I have a complex vision model. When doing inference on CPU, everything is fine but inference on GPU only does well for the first pass (image) and then all following passes (images) go a way off and produce garbage results. The problem is not in data. When I drop the first image that does well, then the new first (which previously was second image and did not do well) gets predicted well. After couple of days of debugging I have pinpointed the single line of code where the divergence from normal execution first occurs. But I cannot figure out why, except that it is perhaps something to do with asynchronous execution on GPU, and possibly tensor.transpose() that is used on this line. I have tested it on several GPU-s, all the same. Using Pytorch 1.2, Python 3.6 and Cuda 10.
Here is the line of code that first diverges:
# real size: torch.Size([1, 128, 10, 400, 352])
dense = data.new_empty((batch_size, 128, grid_size[1], grid_size[2], grid_size[0]))
# copy data from sparse tensor to new tensor
# THIS IS WERE THE OUTPUT IS DIFFERENT ON GPU from 2nd pass
# dense (CPU) == dense (GPU) on first pass, but differ on each following pass
dense[:, :, coords[:,:,1], coords[:,:,2], coords[:,:,0]] = data.transpose(0,2)

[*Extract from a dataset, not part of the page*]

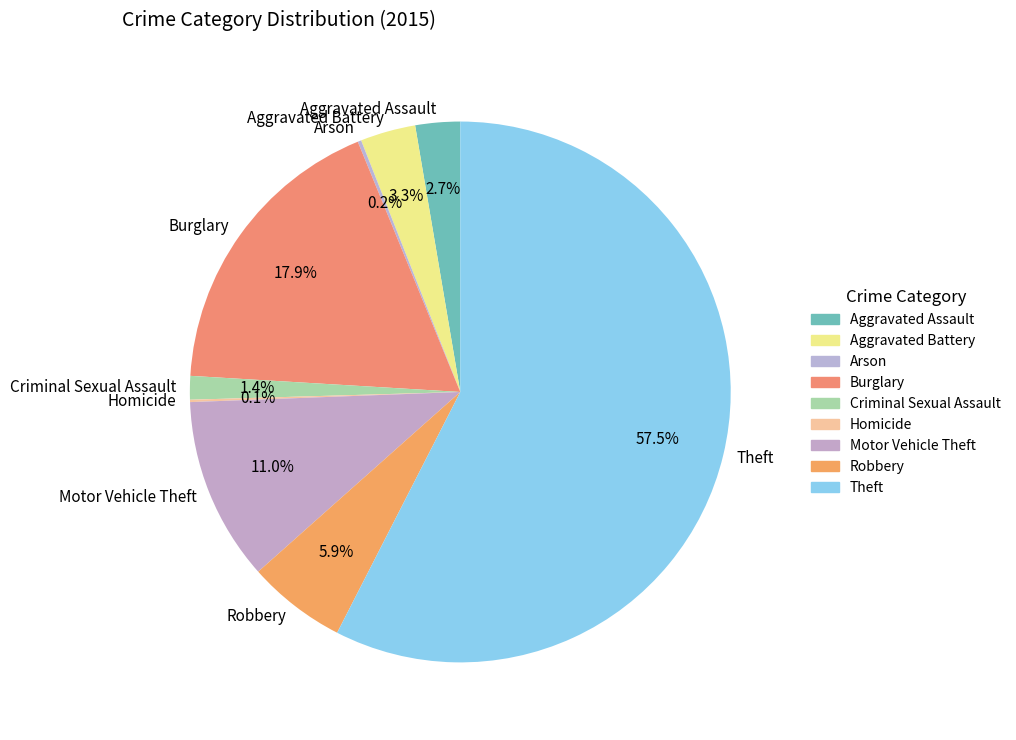

Is it true that Criminal Sexual Assault is 11% of the pie?

False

The shape of coords is [1, N, 3], and shape of data is [N, 1, 128] - and N is different for each image (pass). Coords is used to copy data to correct location in a new tensor. Might variable size of N be a problem?
I have tried to copy_() the data tensor to intermediate variable before building dense, but no luck. The dense tensor content is same for the first image on CPU and GPU. But from second image onward it diverges, on CPU it predicts well, but GPU gets different results (out of 180M values 155K were different using very loose 1e-04 tolerance). This does not even involve any learning, just tensor creation and transpose().
I have of course called the model in eval() mode and even checked that dense.requires_grad == False on each iteration for dense tensor.
Well, I am totally out of ideas where to look next. I might work around it somehow (initialise a new model each time), but I suspect that this might also affect training and I’d like to understand the cause.